Exercise passage:
--

Air travel these days means submitting to a journey that can only be described as harmful to both your mental and physical wellbeing, which is why the enviable upgrade is always front of mind.

My first internatio­nal business-class trip took place on El Al. The flight was 10 hours. The security clearance had taken almost as long. A flight attendant came through the economy cabin with an old-fashioned credit card machine. I thought he was selling duty free.

It then dawned on me that he was flogging leftover business-class seats. “How much?” I asked. He told me. My eyes watered but I brought out my credit card and he led me through the magic curtains.

The seat, similar to my dentist’s chair, was comfortabl­e, the wine was terrible, the food passable and the service friendly. At the end of the trip I was given a pair of sunglasses with bright blue frames. I still have them.

My second turn left was Air Madagascar. I knew someone who knew someone. I got a bright red Lazy Boy, a bottle of wine and an economy meal (someone had miscounted).

Third time I hit pay dirt. British Airways — the first airline to decide that not only first-class passengers deserve a proper bed — had created a cosy, six-foot pocket of privacy specially for me and anyone else who managed to pay, trade or wangle their way into Club Class.

--

Recorded data:
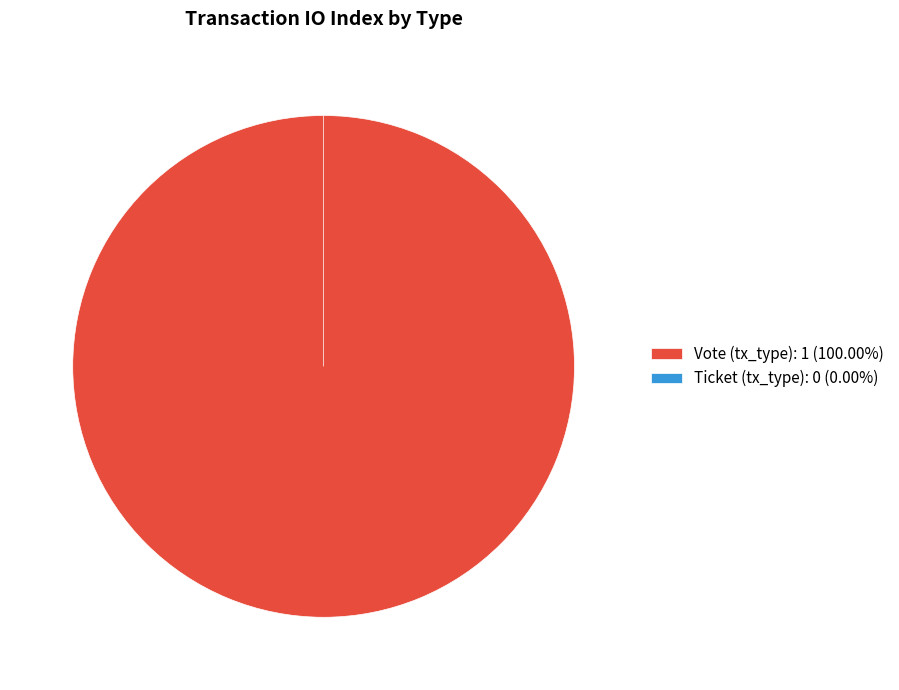

Which has a higher value, Ticket (tx_type) or Vote (tx_type)?

Vote (tx_type)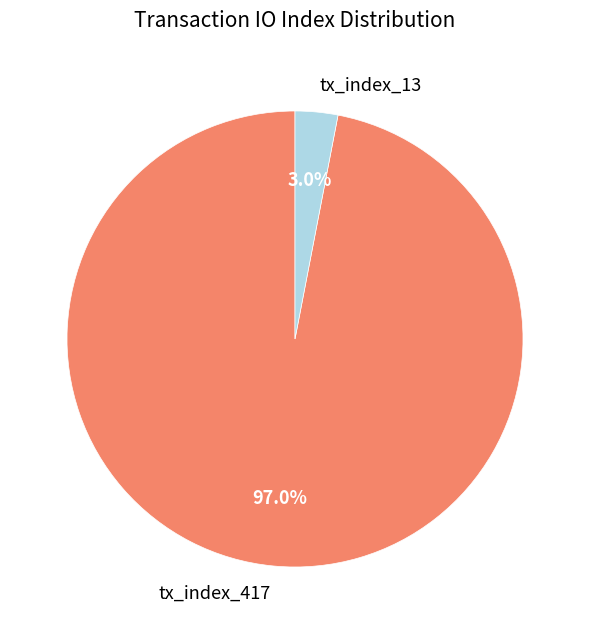

To the nearest percent, what is the difference between the tx_index_13 and tx_index_417 slice percentages?

94%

--

Task to complete: According to the upgrades passage, what was the writer handed at the end of the El Al trip? The listing comes from a separate source and is unrelated to the upgrades passage.

Exercise result: A pair of sunglasses with bright blue frames.